_SOURCE EXCERPT:_
---------------

From 1992 on budgets have been increasingly divorced from the inventory and
outages are increasing.
In categorizing the factors
affecting the number of tree related outages, we find clear distance is the
most important since it is the only factor we control (Figure 5). While nature has
provided a certain tree density, clear distance dramatically impacts the
inventory capable of striking the line and hence outage probability.
We used outages for making
program choices at TAU. Faced with budget reductions in 1992, prior to the
completion of the first cycle, we wondered if we should simply hotspot the
untouched areas until such time as the budget shortfall was rectified. We
concluded the hotspotting would increasingly draw resources away from the
maintenance grid eventually sinking the whole program (Figure 6).
Outages and budget are
linked through inventory. The potential impact of underfunding the program has
also been assessed (Figure 7). While the impact of underfunding a program is
not very perceptible for a few years, the budget required to return outages to
the low equilibrium level is quite significant and begins to show after five
years.

---------------

_EXCERPTED RECORDS:_
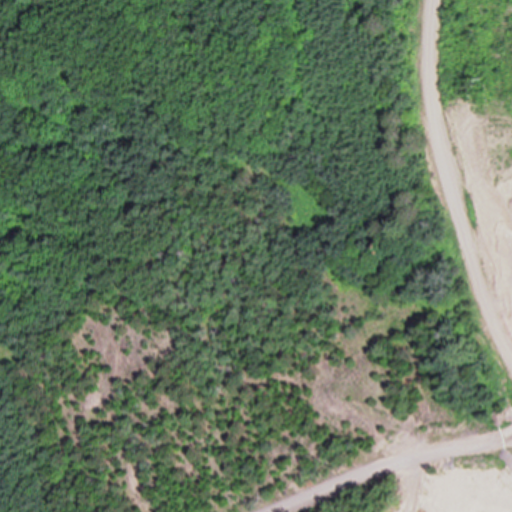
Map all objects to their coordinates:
road: (447, 183)
quarry: (256, 256)
quarry: (469, 451)
road: (385, 460)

---------------

_DIRECTION:_ Please resume the passage on tree-related power line outages, starting right after its last sentence. The entries have nothing to do with what you are asked to do here.

_RESPONSE BELOW:_
Creating hypothetical
situations for TAU permit a revealing economic comparison. In the first case
(Figure 8) we assume the utility links the budget to the tree inventory. This
requires a temporary but substantial increase in budget. Outages drop and level
off at about 20,000 customer hours. In the second scenario (Figure 9), we
assume TAU's budget was frozen at the 1985 level. Outages increase and will of
course eventually level off. At the end of 12 years, outages are in excess of
300,000 customer hours.
Comparing the dollars
invested in line clearance and placing a value on the residual inventory after
the 12 years we find in present value terms, the program with the budget linked
to inventory cost 18.5% less. We could also say the program based on the
inventory has an internal rate of return12.5%.
With returns like that,
perhaps there is a ray of hope for line clearance programs. Use of outage
statistics may get you the attention you need and deserve for your program.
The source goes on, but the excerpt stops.